Stored data entries:

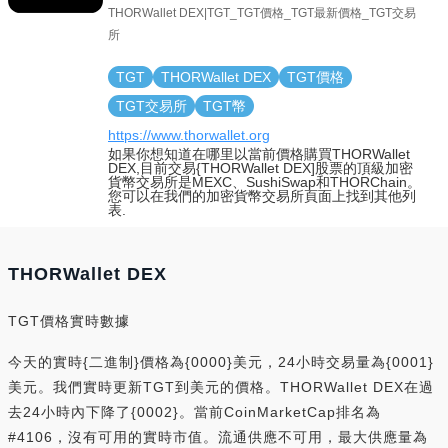
THORWallet DEX|TGT_TGT價格_TGT最新價格_TGT交易
所
TGT
THORWallet DEX
TGT價格
TGT交易所
TGT幣
https://www.thorwallet.org
如果你想知道在哪里以當前價格購買THORWallet
DEX,目前交易{THORWallet DEX]股票的頂級加密
貨幣交易所是MEXC、SushiSwap和THORChain。
您可以在我們的加密貨幣交易所頁面上找到其他列
表.
THORWallet DEX
TGT價格實時數據
今天的實時{二進制}價格為{0000}美元，24小時交易量為{0001}
美元。我們實時更新TGT到美元的價格。THORWallet DEX在過
去24小時內下降了{0002}。當前CoinMarketCap排名為
#4106，沒有可用的實時市值。流通供應不可用，最大供應量為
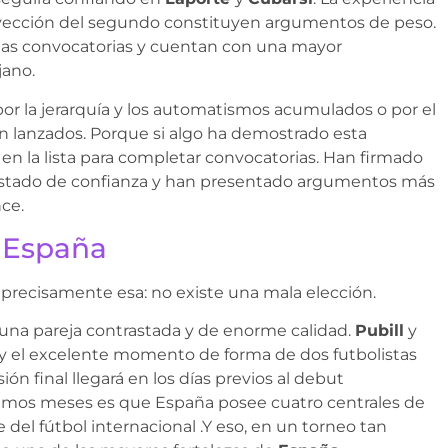
proyección del segundo constituyen argumentos de peso.
mas convocatorias y cuentan con una mayor
jano.
por la jerarquía y los automatismos acumulados o por el
 lanzados. Porque si algo ha demostrado esta
en la lista para completar convocatorias. Han firmado
estado de confianza y han presentado argumentos más
nce.
 España
a precisamente esa: no existe una mala elección.
una pareja contrastada y de enorme calidad.
Pubill
y
y el excelente momento de forma de dos futbolistas
ón final llegará en los días previos al debut
últimos meses es que España posee cuatro centrales de
 del fútbol internacional .Y eso, en un torneo tan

ABOUT THIS TASK:
Retype all records exactly as shown above, images excluded.

TASK OUTPUT:
THORWallet DEX|TGT_TGT價格_TGT最新價格_TGT交易
所
TGT
THORWallet DEX
TGT價格
TGT交易所
TGT幣
https://www.thorwallet.org
如果你想知道在哪里以當前價格購買THORWallet
DEX,目前交易{THORWallet DEX]股票的頂級加密
貨幣交易所是MEXC、SushiSwap和THORChain。
您可以在我們的加密貨幣交易所頁面上找到其他列
表.
THORWallet DEX
TGT價格實時數據
今天的實時{二進制}價格為{0000}美元，24小時交易量為{0001}
美元。我們實時更新TGT到美元的價格。THORWallet DEX在過
去24小時內下降了{0002}。當前CoinMarketCap排名為
#4106，沒有可用的實時市值。流通供應不可用，最大供應量為
proyección del segundo constituyen argumentos de peso.
mas convocatorias y cuentan con una mayor
jano.
por la jerarquía y los automatismos acumulados o por el
 lanzados. Porque si algo ha demostrado esta
en la lista para completar convocatorias. Han firmado
estado de confianza y han presentado argumentos más
nce.
 España
a precisamente esa: no existe una mala elección.
una pareja contrastada y de enorme calidad.
Pubill
y
y el excelente momento de forma de dos futbolistas
ón final llegará en los días previos al debut
últimos meses es que España posee cuatro centrales de
 del fútbol internacional .Y eso, en un torneo tan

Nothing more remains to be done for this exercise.